YOUR ASSIGNMENT
From the entries, copy out every line in which the word "años" is found.

DATA EXTRACT
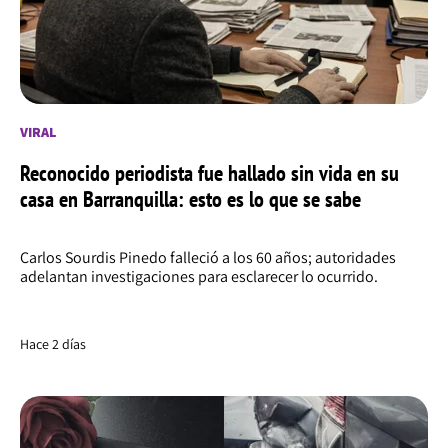
VIRAL
Reconocido periodista fue hallado sin vida en su
casa en Barranquilla: esto es lo que se sabe
Carlos Sourdis Pinedo falleció a los 60 años; autoridades
adelantan investigaciones para esclarecer lo ocurrido.
Hace 2 días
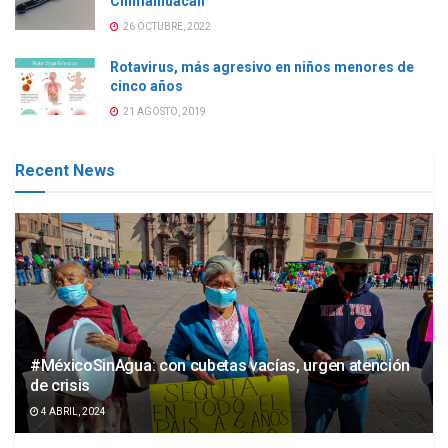
Chimalhuacán
26 OCTUBRE, 2022
Rotavirus, más agresivo en niños menores de
cinco años
21 AGOSTO, 2019
Recent News
#MéxicoSinAgua: con cubetas vacías, urgen atención
de crisis
4 ABRIL, 2024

YOUR SOLUTION
Carlos Sourdis Pinedo falleció a los 60 años; autoridades
cinco años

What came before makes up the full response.